* _WHAT NEEDS TO BE DONE_: Identify each line in the data below that contains the string "NewBodyOperationType" and copy those lines out in full.

[Items stored from a collection]
+++++

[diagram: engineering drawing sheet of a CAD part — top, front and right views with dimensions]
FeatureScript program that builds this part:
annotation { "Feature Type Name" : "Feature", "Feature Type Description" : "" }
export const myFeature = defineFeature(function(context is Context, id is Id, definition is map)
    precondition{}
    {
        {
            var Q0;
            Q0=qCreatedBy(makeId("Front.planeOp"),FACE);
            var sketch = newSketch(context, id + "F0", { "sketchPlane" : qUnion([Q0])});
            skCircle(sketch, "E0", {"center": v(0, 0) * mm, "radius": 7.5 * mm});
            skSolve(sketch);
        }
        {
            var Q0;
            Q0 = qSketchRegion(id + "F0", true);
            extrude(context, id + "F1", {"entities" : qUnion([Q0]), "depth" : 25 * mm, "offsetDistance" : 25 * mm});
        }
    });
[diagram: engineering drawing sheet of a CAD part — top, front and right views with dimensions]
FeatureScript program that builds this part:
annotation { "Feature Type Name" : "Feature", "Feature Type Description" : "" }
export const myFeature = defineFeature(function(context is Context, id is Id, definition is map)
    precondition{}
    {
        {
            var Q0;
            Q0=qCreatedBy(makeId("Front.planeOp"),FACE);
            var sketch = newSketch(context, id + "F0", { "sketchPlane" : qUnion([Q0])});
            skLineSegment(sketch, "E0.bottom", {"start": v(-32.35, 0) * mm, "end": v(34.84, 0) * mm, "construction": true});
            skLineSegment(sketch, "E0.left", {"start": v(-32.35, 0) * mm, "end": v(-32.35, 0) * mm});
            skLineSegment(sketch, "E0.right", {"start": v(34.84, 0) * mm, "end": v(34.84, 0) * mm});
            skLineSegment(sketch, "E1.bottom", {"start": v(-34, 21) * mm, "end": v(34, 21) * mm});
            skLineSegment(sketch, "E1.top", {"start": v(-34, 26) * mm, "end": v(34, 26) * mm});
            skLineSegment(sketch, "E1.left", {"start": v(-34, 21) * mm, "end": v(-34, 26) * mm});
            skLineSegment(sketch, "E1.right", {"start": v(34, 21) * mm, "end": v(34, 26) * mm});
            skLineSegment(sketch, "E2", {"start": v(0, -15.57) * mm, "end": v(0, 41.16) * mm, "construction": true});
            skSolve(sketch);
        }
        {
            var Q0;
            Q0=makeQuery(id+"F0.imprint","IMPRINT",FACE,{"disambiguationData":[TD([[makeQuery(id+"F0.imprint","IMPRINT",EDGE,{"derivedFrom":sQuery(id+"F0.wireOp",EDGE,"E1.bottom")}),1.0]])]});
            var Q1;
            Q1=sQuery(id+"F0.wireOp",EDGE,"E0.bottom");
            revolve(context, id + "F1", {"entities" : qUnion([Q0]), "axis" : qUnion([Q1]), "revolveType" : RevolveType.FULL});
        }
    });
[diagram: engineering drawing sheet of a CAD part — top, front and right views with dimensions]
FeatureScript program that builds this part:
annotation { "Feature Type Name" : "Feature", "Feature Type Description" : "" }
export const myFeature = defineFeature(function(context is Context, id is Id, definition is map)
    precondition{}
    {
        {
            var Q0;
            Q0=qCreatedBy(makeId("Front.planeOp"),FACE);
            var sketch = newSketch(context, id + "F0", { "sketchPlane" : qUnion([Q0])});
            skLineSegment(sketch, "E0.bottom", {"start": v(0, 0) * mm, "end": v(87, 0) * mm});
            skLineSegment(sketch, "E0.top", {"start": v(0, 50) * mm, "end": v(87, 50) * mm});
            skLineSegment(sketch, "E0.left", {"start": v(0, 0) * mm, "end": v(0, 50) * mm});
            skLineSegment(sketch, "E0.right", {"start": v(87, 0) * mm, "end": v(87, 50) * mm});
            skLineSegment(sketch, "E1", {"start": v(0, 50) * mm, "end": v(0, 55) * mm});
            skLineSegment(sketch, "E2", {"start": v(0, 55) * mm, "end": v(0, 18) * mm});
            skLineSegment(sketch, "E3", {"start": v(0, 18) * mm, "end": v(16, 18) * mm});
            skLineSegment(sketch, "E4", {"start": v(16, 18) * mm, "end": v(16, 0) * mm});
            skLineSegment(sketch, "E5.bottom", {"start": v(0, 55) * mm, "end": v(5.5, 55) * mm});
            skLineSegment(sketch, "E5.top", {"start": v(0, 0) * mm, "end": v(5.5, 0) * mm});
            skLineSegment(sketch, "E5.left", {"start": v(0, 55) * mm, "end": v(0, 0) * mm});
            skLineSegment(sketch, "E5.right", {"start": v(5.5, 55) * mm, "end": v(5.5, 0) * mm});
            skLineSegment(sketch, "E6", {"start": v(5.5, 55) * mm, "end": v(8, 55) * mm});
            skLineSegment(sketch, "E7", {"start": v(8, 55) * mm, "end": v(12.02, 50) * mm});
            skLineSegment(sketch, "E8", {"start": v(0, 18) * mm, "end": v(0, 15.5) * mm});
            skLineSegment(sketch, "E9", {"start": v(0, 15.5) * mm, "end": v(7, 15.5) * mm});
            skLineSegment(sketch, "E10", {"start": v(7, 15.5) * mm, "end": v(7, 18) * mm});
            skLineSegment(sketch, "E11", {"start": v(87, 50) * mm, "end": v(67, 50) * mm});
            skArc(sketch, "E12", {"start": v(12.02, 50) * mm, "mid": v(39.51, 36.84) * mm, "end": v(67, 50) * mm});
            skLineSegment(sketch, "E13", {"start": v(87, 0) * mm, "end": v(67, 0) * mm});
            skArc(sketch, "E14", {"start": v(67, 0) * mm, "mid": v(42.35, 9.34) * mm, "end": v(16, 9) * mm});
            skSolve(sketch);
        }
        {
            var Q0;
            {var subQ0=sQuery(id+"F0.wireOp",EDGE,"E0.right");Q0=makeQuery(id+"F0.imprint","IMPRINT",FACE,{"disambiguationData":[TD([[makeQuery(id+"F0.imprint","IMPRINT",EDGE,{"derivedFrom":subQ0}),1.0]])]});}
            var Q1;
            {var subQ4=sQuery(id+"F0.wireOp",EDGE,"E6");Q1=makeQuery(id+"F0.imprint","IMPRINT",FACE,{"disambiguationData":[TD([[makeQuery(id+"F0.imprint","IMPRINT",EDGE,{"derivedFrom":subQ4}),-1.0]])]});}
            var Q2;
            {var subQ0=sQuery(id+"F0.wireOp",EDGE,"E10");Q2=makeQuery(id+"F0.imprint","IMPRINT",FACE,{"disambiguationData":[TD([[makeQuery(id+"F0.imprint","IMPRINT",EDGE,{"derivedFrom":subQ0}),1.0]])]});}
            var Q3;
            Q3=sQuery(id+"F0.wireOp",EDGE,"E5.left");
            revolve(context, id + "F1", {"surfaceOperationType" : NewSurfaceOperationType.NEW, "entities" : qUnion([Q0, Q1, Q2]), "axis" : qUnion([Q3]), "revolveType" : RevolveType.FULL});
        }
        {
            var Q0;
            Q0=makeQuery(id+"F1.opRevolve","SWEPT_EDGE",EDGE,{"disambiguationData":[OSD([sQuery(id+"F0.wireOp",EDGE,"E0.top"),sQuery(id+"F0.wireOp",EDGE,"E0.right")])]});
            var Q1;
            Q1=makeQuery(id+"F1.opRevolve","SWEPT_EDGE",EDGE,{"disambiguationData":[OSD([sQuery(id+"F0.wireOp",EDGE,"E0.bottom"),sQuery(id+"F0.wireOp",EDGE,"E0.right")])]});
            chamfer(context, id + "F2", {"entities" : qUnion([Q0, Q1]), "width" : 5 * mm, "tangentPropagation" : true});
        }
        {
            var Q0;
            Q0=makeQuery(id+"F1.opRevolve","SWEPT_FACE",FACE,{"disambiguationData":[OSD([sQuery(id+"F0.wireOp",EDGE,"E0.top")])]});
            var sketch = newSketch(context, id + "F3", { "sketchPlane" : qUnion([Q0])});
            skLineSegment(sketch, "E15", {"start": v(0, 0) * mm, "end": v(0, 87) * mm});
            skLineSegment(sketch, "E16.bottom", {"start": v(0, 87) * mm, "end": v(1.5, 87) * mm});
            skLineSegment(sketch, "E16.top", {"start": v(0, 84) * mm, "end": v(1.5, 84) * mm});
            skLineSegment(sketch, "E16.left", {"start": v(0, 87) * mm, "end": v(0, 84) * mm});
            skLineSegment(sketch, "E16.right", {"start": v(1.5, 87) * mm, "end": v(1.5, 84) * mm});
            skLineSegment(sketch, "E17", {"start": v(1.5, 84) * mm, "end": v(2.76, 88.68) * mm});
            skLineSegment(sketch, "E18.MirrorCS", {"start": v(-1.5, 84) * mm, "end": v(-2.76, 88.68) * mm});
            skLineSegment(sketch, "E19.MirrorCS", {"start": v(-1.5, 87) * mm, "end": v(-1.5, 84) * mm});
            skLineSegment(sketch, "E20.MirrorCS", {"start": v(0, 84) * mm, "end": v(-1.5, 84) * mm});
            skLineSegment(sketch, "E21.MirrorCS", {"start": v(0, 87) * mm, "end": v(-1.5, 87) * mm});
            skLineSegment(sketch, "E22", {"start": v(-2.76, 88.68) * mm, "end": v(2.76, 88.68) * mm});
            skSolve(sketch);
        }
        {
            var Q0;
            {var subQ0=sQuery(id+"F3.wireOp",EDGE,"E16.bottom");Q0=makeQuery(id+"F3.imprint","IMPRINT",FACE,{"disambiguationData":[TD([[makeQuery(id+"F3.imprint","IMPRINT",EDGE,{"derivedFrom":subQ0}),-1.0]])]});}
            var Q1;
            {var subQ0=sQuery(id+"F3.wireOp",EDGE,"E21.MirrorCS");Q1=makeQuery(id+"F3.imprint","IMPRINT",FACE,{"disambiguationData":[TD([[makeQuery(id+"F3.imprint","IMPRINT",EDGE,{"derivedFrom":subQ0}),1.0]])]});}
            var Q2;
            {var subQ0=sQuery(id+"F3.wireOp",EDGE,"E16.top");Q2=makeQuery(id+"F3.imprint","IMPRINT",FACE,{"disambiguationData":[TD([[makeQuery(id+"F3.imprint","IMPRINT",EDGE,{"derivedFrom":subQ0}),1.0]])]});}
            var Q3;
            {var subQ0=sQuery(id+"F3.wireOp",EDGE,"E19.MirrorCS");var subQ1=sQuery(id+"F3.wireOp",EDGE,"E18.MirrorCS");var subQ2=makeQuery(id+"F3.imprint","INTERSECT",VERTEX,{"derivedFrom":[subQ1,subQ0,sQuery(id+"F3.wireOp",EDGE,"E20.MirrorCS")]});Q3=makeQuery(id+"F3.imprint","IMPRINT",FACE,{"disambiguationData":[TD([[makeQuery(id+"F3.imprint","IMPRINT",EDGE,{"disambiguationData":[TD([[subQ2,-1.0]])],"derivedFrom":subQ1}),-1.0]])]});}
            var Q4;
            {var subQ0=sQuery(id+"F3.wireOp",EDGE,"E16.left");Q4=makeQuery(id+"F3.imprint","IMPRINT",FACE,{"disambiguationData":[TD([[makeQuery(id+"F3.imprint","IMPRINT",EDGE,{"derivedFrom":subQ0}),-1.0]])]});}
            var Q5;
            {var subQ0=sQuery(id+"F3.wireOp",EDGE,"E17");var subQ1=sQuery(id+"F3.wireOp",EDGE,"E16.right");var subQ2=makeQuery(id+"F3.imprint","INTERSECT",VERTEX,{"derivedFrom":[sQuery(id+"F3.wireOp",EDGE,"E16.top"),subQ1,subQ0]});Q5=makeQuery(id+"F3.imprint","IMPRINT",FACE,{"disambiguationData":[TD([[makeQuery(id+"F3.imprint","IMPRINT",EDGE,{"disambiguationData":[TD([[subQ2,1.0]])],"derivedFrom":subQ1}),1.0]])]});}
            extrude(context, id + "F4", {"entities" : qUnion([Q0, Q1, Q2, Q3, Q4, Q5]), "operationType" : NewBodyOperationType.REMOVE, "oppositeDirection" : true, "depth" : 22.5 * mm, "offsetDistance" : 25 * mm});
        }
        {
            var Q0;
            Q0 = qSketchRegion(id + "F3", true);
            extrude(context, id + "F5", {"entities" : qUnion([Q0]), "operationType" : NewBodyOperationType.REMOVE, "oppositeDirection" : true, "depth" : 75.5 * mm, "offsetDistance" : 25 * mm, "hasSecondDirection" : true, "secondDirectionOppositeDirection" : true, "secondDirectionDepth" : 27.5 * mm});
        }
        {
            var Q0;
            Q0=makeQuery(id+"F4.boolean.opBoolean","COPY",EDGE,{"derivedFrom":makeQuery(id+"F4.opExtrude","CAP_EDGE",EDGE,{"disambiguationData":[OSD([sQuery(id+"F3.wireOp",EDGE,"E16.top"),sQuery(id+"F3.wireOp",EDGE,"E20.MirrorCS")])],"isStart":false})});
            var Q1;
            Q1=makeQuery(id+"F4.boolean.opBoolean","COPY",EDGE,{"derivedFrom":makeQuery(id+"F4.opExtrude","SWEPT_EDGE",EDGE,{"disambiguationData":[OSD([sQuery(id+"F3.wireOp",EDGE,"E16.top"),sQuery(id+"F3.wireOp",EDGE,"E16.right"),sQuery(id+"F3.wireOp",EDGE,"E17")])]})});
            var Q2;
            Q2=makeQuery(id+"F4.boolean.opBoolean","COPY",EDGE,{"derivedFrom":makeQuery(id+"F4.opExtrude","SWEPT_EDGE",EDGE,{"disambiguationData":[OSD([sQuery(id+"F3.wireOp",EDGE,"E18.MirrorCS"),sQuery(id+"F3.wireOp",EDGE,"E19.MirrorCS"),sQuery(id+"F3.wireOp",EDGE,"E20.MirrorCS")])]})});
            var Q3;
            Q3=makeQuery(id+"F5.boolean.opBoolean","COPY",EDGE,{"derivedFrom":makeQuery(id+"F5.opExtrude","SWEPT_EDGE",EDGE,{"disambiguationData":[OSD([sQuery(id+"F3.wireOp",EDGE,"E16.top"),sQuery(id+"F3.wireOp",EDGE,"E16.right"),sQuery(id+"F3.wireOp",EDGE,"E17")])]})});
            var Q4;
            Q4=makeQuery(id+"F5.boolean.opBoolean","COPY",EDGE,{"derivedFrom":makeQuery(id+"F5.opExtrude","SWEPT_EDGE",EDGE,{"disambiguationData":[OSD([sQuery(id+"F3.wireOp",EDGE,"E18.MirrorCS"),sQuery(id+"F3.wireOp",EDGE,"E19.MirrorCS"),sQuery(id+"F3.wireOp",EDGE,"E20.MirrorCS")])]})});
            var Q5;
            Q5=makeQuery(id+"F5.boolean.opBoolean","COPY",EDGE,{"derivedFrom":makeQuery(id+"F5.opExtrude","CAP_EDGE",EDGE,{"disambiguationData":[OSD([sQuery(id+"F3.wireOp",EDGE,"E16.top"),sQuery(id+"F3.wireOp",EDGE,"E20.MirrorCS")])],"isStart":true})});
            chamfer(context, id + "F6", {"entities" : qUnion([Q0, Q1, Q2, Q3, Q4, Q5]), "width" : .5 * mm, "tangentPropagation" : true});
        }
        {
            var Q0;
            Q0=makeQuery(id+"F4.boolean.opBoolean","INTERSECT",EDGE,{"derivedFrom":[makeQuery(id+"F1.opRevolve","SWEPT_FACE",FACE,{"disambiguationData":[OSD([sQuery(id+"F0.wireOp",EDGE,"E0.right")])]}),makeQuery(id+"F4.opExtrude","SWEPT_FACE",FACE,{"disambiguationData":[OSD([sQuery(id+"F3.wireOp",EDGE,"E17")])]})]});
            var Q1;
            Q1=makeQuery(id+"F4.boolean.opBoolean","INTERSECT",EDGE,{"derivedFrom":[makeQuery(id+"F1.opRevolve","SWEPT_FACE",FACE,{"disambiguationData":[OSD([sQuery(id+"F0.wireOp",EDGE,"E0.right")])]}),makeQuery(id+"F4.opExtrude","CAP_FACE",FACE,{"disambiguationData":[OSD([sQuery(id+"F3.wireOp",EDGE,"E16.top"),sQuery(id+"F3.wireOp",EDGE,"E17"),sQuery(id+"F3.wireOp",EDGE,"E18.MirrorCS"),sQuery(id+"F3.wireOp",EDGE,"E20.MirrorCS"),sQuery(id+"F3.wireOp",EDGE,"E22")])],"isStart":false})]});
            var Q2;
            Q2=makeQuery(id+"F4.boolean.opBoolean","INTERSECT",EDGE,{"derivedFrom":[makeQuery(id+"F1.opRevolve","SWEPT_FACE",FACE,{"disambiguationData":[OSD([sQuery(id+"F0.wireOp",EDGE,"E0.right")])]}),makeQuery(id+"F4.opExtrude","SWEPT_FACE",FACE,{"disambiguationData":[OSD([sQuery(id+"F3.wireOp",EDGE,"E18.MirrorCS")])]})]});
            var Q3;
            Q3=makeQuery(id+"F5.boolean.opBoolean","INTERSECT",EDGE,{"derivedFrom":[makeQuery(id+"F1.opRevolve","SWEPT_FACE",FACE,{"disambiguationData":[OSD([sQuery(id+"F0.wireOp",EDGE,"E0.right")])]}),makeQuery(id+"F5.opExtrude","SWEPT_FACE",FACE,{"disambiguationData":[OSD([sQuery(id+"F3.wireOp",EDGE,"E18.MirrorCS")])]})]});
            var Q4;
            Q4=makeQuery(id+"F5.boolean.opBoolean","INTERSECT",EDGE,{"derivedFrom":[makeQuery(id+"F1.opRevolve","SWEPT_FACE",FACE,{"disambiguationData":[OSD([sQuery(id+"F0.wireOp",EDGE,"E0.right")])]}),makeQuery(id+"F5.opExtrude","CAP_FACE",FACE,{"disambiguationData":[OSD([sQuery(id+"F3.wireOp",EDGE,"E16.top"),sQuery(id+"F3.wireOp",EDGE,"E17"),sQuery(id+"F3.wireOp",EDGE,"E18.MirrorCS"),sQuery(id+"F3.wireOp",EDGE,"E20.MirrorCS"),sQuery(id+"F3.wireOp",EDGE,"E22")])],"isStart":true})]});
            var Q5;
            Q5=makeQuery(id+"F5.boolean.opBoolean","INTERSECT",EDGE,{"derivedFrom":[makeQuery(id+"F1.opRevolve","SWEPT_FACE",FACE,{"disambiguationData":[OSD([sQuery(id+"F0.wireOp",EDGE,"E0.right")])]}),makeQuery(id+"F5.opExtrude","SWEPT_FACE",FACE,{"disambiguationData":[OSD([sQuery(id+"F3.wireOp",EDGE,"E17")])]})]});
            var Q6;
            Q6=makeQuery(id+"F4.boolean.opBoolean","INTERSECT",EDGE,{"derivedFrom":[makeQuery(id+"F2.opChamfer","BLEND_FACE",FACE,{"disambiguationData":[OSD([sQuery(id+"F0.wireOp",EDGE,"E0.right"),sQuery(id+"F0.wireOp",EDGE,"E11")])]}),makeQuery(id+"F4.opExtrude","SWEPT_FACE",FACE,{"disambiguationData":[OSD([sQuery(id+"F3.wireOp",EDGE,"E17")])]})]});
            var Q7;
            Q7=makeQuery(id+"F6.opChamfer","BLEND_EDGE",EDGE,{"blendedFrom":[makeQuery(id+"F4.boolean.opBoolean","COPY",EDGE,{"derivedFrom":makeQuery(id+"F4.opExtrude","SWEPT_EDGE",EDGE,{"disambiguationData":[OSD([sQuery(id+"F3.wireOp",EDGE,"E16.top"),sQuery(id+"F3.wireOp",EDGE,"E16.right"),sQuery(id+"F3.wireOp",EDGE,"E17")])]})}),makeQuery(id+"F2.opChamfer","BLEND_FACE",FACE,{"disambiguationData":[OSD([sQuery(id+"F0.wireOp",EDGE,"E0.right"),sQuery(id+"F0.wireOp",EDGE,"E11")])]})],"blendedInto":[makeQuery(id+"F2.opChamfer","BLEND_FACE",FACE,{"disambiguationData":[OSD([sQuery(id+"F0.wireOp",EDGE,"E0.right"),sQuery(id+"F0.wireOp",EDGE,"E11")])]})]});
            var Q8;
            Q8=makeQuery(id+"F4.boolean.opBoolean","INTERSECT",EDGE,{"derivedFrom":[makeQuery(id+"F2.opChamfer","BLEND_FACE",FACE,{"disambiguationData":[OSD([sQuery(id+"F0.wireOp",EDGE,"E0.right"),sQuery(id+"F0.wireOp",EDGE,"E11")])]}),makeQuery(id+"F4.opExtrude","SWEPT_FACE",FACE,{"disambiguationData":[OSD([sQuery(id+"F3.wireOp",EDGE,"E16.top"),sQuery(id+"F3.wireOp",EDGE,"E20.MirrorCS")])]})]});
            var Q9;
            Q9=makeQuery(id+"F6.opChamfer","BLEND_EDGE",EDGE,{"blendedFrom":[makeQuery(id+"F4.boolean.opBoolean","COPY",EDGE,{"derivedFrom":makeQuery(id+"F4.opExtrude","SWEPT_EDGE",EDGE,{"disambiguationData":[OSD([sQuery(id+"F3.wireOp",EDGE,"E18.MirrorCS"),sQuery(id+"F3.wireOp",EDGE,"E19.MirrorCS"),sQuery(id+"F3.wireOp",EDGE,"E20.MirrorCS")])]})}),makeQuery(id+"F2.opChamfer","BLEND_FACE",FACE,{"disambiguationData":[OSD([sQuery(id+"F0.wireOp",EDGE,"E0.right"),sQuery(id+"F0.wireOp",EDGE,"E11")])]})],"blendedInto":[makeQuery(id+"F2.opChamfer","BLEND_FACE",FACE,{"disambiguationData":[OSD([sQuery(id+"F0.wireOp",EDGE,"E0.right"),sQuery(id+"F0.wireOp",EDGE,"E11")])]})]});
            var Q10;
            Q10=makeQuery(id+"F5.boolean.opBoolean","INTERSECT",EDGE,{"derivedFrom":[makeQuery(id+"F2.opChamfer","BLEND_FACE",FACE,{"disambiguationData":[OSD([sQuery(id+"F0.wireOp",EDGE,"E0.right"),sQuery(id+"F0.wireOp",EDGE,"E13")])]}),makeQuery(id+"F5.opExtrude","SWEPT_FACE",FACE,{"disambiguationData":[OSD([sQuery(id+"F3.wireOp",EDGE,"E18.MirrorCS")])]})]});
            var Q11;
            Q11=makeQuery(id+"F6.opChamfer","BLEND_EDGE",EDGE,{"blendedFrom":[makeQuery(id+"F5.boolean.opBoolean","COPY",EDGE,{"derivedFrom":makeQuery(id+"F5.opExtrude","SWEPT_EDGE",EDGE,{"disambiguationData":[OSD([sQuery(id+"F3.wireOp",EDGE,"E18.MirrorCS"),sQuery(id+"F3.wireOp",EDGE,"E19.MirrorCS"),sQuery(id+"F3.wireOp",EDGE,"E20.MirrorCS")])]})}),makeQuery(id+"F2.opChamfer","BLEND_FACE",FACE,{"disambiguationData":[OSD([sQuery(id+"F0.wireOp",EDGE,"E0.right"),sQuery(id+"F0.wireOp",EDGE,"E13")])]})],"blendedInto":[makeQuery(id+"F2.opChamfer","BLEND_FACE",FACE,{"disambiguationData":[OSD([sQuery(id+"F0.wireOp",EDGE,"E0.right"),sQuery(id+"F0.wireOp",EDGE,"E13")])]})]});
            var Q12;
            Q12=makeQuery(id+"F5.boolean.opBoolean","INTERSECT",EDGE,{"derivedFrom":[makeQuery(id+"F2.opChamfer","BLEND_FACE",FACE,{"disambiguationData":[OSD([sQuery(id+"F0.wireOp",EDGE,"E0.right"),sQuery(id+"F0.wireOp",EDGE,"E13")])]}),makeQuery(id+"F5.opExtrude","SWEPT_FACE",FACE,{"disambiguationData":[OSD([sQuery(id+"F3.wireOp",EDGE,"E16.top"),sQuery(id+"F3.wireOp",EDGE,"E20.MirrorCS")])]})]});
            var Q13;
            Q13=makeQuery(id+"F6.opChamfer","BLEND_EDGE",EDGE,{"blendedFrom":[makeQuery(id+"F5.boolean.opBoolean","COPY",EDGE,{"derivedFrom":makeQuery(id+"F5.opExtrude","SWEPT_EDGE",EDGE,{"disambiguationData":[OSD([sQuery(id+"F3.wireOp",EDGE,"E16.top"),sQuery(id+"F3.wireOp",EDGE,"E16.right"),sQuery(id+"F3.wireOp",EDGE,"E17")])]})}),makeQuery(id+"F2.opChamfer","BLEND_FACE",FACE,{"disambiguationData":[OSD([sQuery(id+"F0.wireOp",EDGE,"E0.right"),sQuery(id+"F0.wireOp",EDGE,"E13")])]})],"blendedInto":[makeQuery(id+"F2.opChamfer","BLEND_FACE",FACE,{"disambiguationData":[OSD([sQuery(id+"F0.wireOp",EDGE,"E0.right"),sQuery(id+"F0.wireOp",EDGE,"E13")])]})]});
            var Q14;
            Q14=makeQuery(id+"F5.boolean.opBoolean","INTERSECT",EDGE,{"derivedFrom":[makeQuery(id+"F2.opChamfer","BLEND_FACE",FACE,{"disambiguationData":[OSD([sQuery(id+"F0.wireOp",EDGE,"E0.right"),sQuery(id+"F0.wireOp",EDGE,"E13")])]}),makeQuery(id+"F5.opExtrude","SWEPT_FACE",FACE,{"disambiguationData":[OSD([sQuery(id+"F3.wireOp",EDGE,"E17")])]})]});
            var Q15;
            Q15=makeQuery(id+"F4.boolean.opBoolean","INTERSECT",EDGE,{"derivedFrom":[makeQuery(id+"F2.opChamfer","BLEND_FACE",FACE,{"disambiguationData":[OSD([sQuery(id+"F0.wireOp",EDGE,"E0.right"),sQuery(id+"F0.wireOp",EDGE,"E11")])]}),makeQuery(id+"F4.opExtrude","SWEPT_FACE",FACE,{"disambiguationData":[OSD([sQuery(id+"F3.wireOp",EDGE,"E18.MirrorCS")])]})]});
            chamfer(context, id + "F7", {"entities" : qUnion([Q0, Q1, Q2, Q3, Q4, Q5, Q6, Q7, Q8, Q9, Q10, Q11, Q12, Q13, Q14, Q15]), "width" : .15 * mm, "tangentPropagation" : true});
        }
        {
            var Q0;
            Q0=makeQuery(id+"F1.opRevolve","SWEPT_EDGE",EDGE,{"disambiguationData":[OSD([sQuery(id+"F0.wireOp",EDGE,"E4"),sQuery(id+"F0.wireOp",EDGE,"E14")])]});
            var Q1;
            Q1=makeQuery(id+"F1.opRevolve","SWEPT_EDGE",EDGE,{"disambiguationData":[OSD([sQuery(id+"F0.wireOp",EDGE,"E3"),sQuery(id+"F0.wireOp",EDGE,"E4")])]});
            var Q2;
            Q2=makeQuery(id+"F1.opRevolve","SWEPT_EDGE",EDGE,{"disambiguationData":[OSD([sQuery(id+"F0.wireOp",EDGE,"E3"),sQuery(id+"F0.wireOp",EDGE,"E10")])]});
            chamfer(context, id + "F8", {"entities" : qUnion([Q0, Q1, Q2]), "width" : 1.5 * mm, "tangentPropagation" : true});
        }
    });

+++++

* _RESPONSE FOR THIS EXERCISE_:
            extrude(context, id + "F4", {"entities" : qUnion([Q0, Q1, Q2, Q3, Q4, Q5]), "operationType" : NewBodyOperationType.REMOVE, "oppositeDirection" : true, "depth" : 22.5 * mm, "offsetDistance" : 25 * mm});
            extrude(context, id + "F5", {"entities" : qUnion([Q0]), "operationType" : NewBodyOperationType.REMOVE, "oppositeDirection" : true, "depth" : 75.5 * mm, "offsetDistance" : 25 * mm, "hasSecondDirection" : true, "secondDirectionOppositeDirection" : true, "secondDirectionDepth" : 27.5 * mm});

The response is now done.